[Records excerpted from a collection]

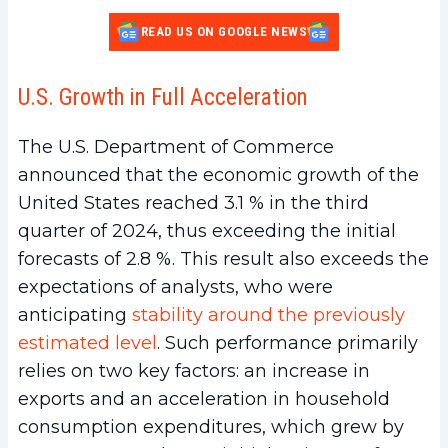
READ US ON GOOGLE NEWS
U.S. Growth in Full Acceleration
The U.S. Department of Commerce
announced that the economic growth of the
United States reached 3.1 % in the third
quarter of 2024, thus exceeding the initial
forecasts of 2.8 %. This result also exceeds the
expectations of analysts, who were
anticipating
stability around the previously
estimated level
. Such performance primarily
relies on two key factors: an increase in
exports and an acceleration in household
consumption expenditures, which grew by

## What you have to do
Restate every line above exactly, omitting images.

## Exercise response
READ US ON GOOGLE NEWS
U.S. Growth in Full Acceleration
The U.S. Department of Commerce
announced that the economic growth of the
United States reached 3.1 % in the third
quarter of 2024, thus exceeding the initial
forecasts of 2.8 %. This result also exceeds the
expectations of analysts, who were
anticipating
stability around the previously
estimated level
. Such performance primarily
relies on two key factors: an increase in
exports and an acceleration in household
consumption expenditures, which grew by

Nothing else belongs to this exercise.